The BCCI on Sunday rubbished the fresh claims that the 2011 India-Pakistan World Cup semifinal could have been fixed, saying such a suggestion was an insult to the Indian team, which had worked hard for the victory.
A British sports-betting journalist in his yet to be launched book has raised doubts that the match between the two arch-rivals may have been fixed.
BCCI President N Srinivasan however dismissed the claims.
"I don't generally comment on such newspaper reports but this is the farthest from the truth. And it is an insult to the Indian team which worked hard to win," Srinivasan told reporters.
Reacting to the claims, Pakistan's leading off-spinner has said this was being done to spoil the upcoming series.
India and Pakistan are set to resume bilateral cricket ties after a gap of five years with a three-match ODI series and two Twenty20s in December-January.
The journalist has written in his book that he got a message from an Indian bookie, who predicted the trend and pattern of the match. British Tabloid 'Daily Mail' has published extracts of the book.
The ICC had earlier rejected the allegations which had surfaced shortly after the match.
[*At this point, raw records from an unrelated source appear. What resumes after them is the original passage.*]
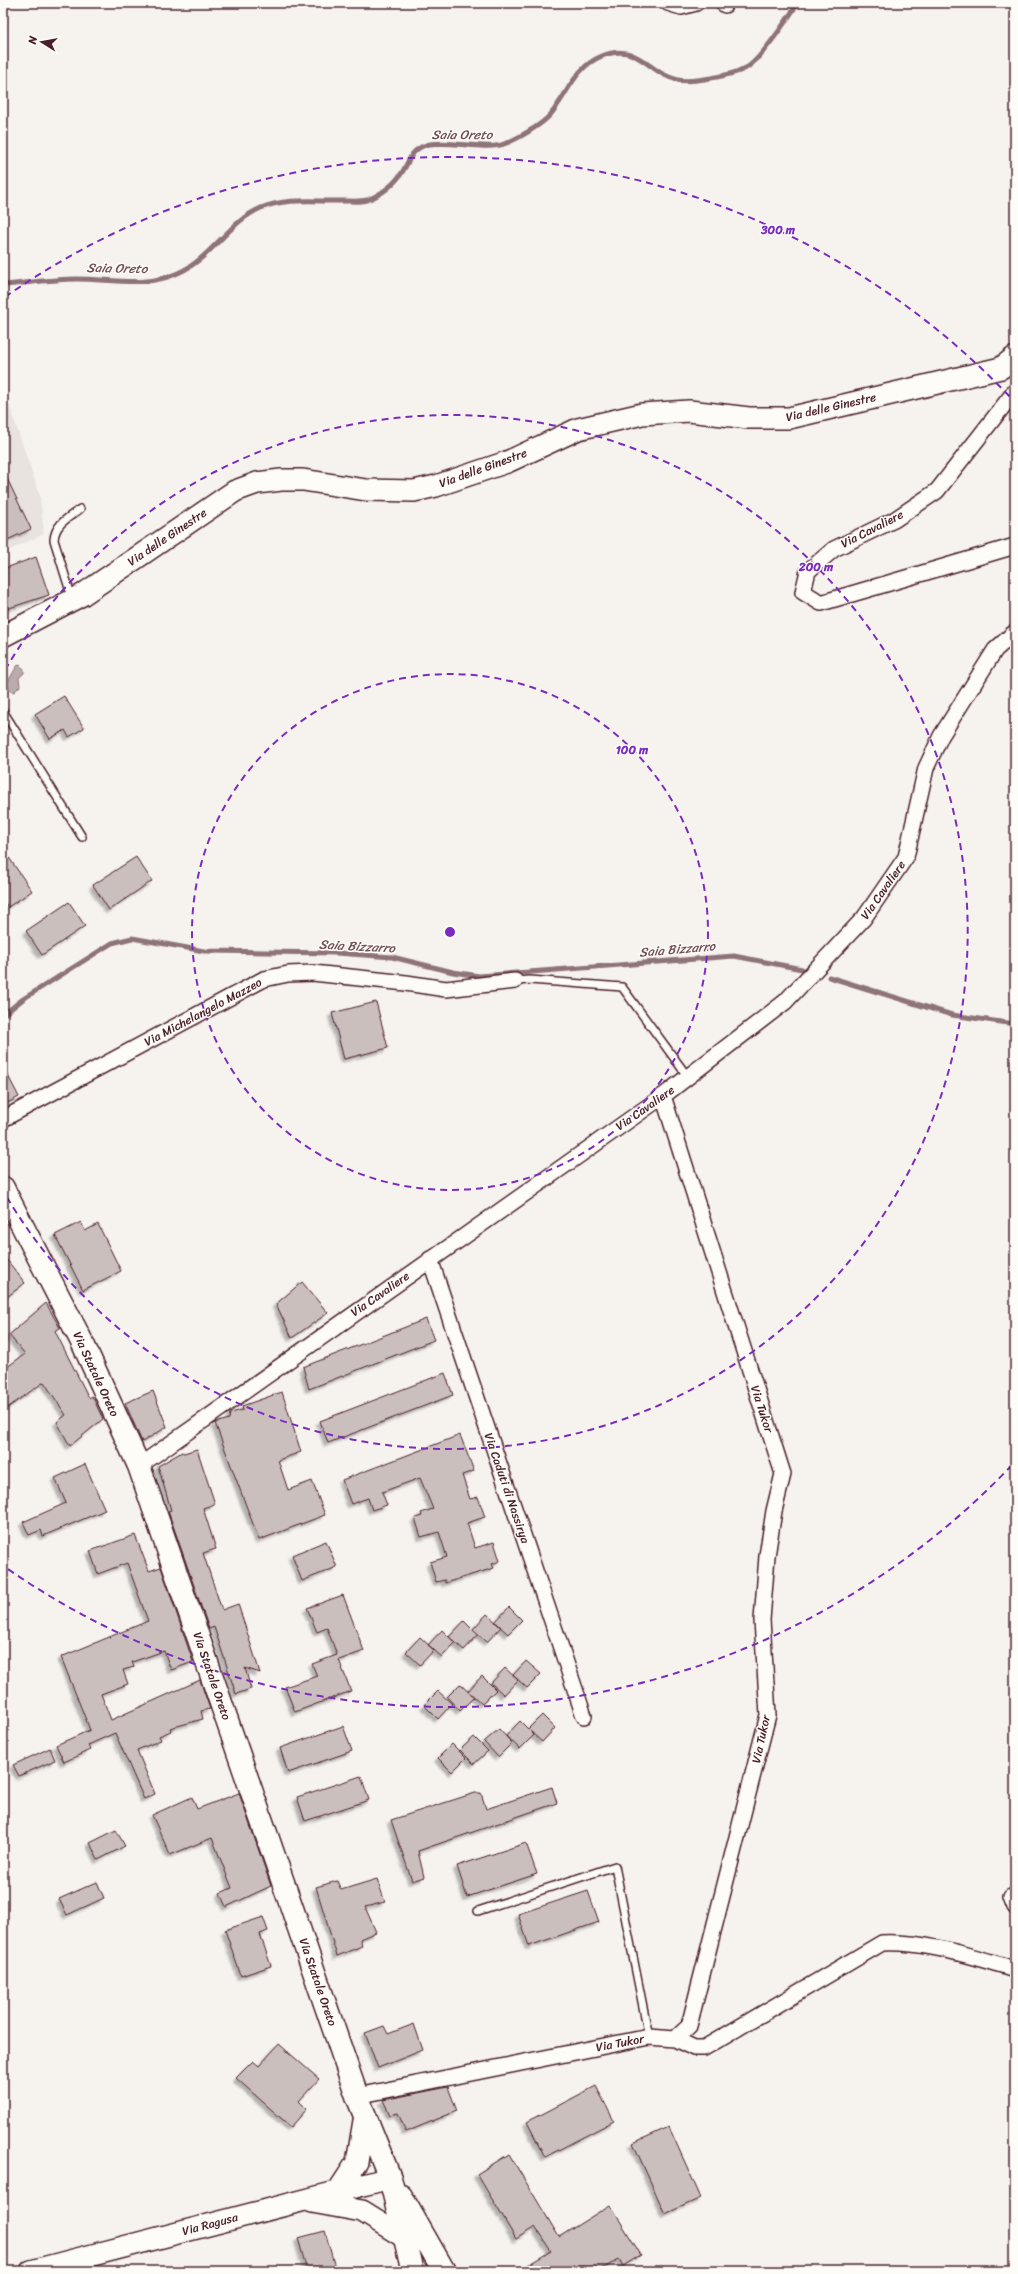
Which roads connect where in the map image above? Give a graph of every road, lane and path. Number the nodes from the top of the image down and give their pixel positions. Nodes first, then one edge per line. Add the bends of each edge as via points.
1 (668, 3) edge
2 (696, 3) edge
3 (1015, 357) edge
4 (1015, 391) edge
5 (80, 509) dead end
6 (1015, 546) edge
7 (73, 600) junction
8 (1014, 635) edge
9 (3, 636) edge
10 (3, 711) edge
11 (82, 837) dead end
12 (515, 981) joint
13 (688, 1077) junction
14 (663, 1096) junction
15 (3, 1119) edge
16 (3, 1188) edge
17 (430, 1259) junction
18 (139, 1466) junction
19 (584, 1716) dead end
20 (478, 1910) dead end
21 (1015, 1969) edge
22 (649, 2037) junction
23 (675, 2039) junction
24 (361, 2106) junction
25 (390, 2178) junction
26 (338, 2191) junction
27 (304, 2200) junction
28 (404, 2237) junction
29 (31, 2271) edge
30 (413, 2271) edge
31 (444, 2271) edge

1 - 2 street via 681,7
3 - 7 street, Via delle Ginestre via 1001,368 789,418 749,418 689,411 642,414 578,429 507,462 414,491 366,490 303,480 257,483 235,491
4 - 6 street, Via Cavaliere via 937,491 894,520 834,548 808,571 802,592 821,603
5 - 7 lane via 54,531 54,540
7 - 9 street, Via delle Ginestre
8 - 13 street, Via Cavaliere via 995,650 941,736 926,768 906,857 864,918 785,1002
10 - 11 lane
12 - 13 lane via 622,987
12 - 15 street, Via Michelangelo Mazzeo via 446,989 406,982 313,973 288,974 264,979
13 - 14 street, Via Cavaliere
14 - 17 street, Via Cavaliere
14 - 23 street, Via Tukor via 783,1474 767,1556 762,1620 768,1715 689,2026
16 - 18 main road, Via Statale Oreto via 83,1344
17 - 18 street, Via Cavaliere
17 - 19 street, Via Caduti di Nassirya
18 - 24 main road, Via Statale Oreto
20 - 22 lane via 615,1866
21 - 23 street via 963,1954 899,1942 882,1942 704,2048 694,2048
22 - 23 street, Via Tukor
22 - 24 street, Via Tukor
24 - 25 main road, Via Statale Oreto
24 - 26 street via 357,2162
25 - 26 street, Via Ragusa
25 - 28 main road
25 - 31 main road
26 - 27 street, Via Ragusa
27 - 28 street via 362,2211
27 - 29 street, Via Ragusa
28 - 30 main road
The then ICC CEO Haroon Lorgat had said, "The ICC has no reason or evidence to require an investigation into this match. It is indeed sad for spurious claims to be made which only serve to cause doubt on the semi-final of one of the most successful ICC Cricket World Cups ever."
Meanwhile, the then PCB chief Ejaz Butt said he would like to see the PCB take up the issue with the ICC.
"I am no longer the Chairman and it is not right for me to say anything now but I think the current Chairman should take up this issue with the ICC," Butt said.